I am fortunate. I am blessed. I am grateful.
You see, I am one of the those that has not struggled with substance abuse, nor have I been addicted to narcotics or even alcohol. I enjoy a drink now and then, but thanks to my folks and probably some of my religious upbringing, I didn’t have to face the demons that have plagued so many men and women around this great city.
I write this not knowing exactly what or how folks get to the point where a narcotic or beverage can consume a person to sacrifice their money, their families, relationships, and in some cases, their very lives. What I DO know, however, is that it is a very real disease….substance abuse…and does not discriminate. Regardless of color of skin, religion, culture, economic status, or gender, substance abuse can grip anyone.

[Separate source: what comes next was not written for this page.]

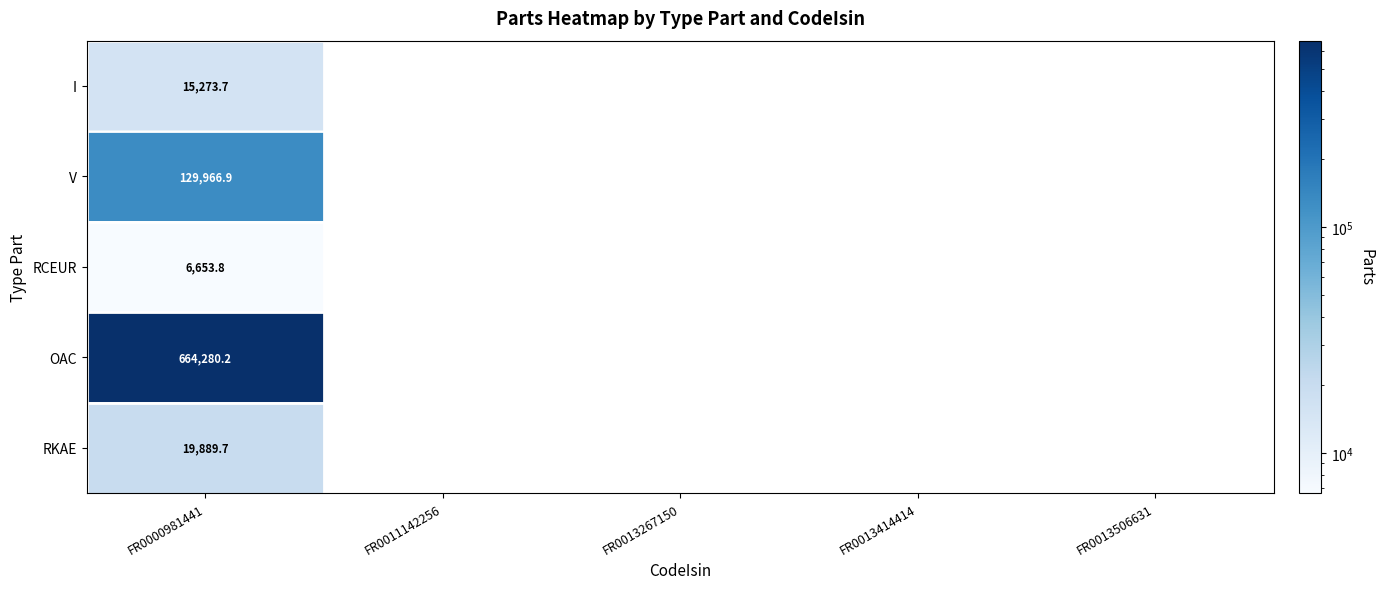

The value of V at FR0013267150 is 85518.0. True or false?

False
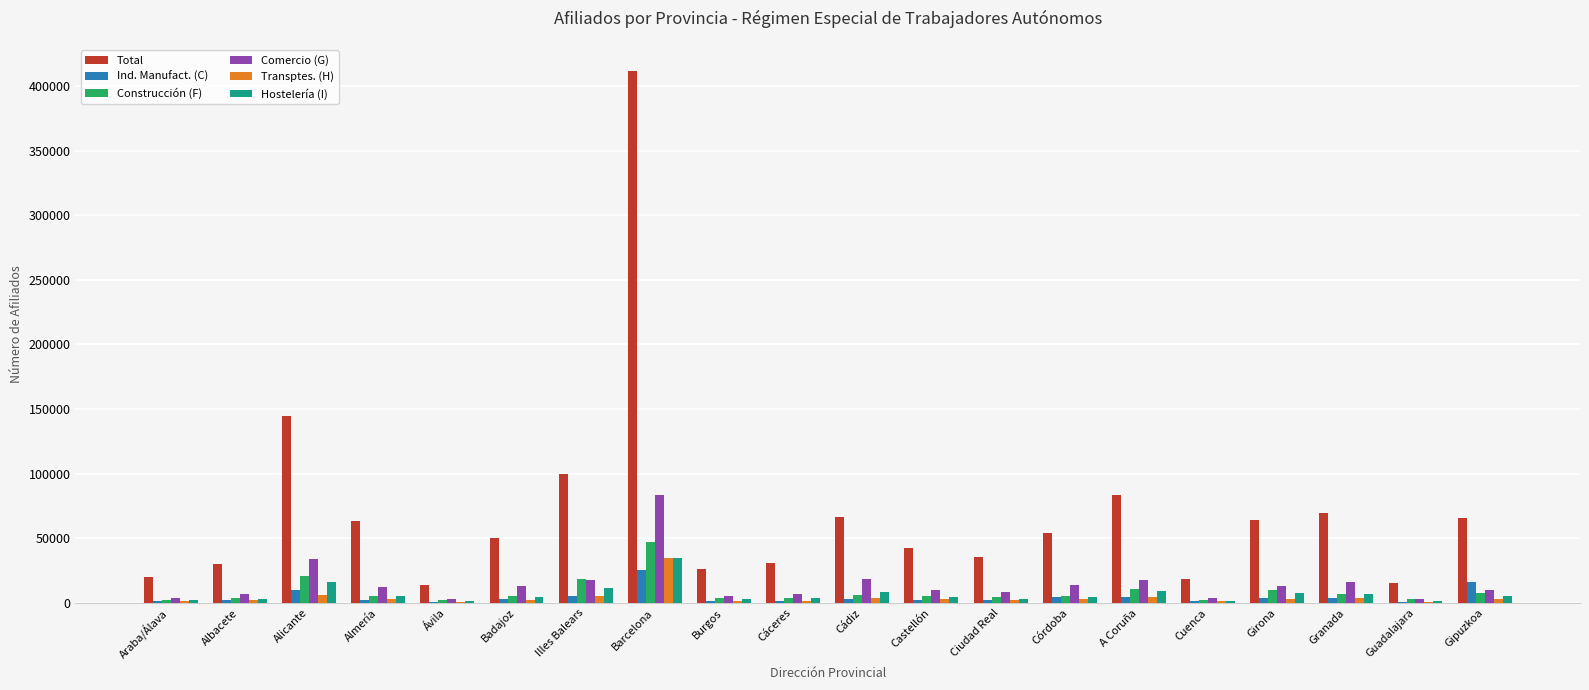

At which label is Hostelería (I) closest to 18092?

Alicante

There are all sorts of programs out there that do their best to help people become clean and sober and, I in no way can speak with any kind of experience on who and what program works the best, but I can tell you about one in Seattle that I was fortunate enough to be a part of for a few moments this past week.
I was invited to help make and serve lunch at the Matt Talbot Center, located in Seattle’s Belltown neighborhood by one of the board members, Charles Nay, who serves lunch over the past few months on the 2nd Thursday of each month. I had heard of the Matt Talbot Center over the years and that it was a center that was really trying to meet people where they were really at, including some of those in our community that most of us ignore, or pretend don’t exist, the homeless, the addicted, and the mentally ill.
You see, our government can’t train compassion. To run a center like Matt Talbot, you need to have a heart that is continuously moved with compassion to care, to love, and to serve.
We are fortunate in Seattle, to have a place like the Matt Talbot Center committed to helping those that need it most.